[Saved data entries]
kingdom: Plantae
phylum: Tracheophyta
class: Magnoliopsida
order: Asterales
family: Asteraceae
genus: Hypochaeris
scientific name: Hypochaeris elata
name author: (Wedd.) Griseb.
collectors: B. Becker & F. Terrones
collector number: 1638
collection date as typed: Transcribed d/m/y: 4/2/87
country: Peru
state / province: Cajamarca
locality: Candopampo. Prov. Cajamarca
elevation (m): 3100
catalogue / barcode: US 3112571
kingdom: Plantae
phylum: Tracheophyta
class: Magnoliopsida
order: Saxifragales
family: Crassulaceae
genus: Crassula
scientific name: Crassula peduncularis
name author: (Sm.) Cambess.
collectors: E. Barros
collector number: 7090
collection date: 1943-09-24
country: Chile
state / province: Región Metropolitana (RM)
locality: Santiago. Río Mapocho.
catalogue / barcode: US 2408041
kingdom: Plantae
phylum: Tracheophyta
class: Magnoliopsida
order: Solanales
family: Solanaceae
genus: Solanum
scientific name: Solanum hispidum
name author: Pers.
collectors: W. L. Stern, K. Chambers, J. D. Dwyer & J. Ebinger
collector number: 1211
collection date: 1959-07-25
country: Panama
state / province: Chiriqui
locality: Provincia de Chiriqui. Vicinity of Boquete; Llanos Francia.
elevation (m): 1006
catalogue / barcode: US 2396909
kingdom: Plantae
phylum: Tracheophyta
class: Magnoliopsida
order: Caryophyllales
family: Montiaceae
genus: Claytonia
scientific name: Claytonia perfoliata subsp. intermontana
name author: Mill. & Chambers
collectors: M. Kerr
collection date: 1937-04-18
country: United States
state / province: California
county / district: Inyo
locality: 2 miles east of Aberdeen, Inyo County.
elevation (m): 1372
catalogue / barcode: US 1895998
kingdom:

Task description
Please copy every line of the entries above, character for character.

The output
kingdom: Plantae
phylum: Tracheophyta
class: Magnoliopsida
order: Asterales
family: Asteraceae
genus: Hypochaeris
scientific name: Hypochaeris elata
name author: (Wedd.) Griseb.
collectors: B. Becker & F. Terrones
collector number: 1638
collection date as typed: Transcribed d/m/y: 4/2/87
country: Peru
state / province: Cajamarca
locality: Candopampo. Prov. Cajamarca
elevation (m): 3100
catalogue / barcode: US 3112571
kingdom: Plantae
phylum: Tracheophyta
class: Magnoliopsida
order: Saxifragales
family: Crassulaceae
genus: Crassula
scientific name: Crassula peduncularis
name author: (Sm.) Cambess.
collectors: E. Barros
collector number: 7090
collection date: 1943-09-24
country: Chile
state / province: Región Metropolitana (RM)
locality: Santiago. Río Mapocho.
catalogue / barcode: US 2408041
kingdom: Plantae
phylum: Tracheophyta
class: Magnoliopsida
order: Solanales
family: Solanaceae
genus: Solanum
scientific name: Solanum hispidum
name author: Pers.
collectors: W. L. Stern, K. Chambers, J. D. Dwyer & J. Ebinger
collector number: 1211
collection date: 1959-07-25
country: Panama
state / province: Chiriqui
locality: Provincia de Chiriqui. Vicinity of Boquete; Llanos Francia.
elevation (m): 1006
catalogue / barcode: US 2396909
kingdom: Plantae
phylum: Tracheophyta
class: Magnoliopsida
order: Caryophyllales
family: Montiaceae
genus: Claytonia
scientific name: Claytonia perfoliata subsp. intermontana
name author: Mill. & Chambers
collectors: M. Kerr
collection date: 1937-04-18
country: United States
state / province: California
county / district: Inyo
locality: 2 miles east of Aberdeen, Inyo County.
elevation (m): 1372
catalogue / barcode: US 1895998
kingdom:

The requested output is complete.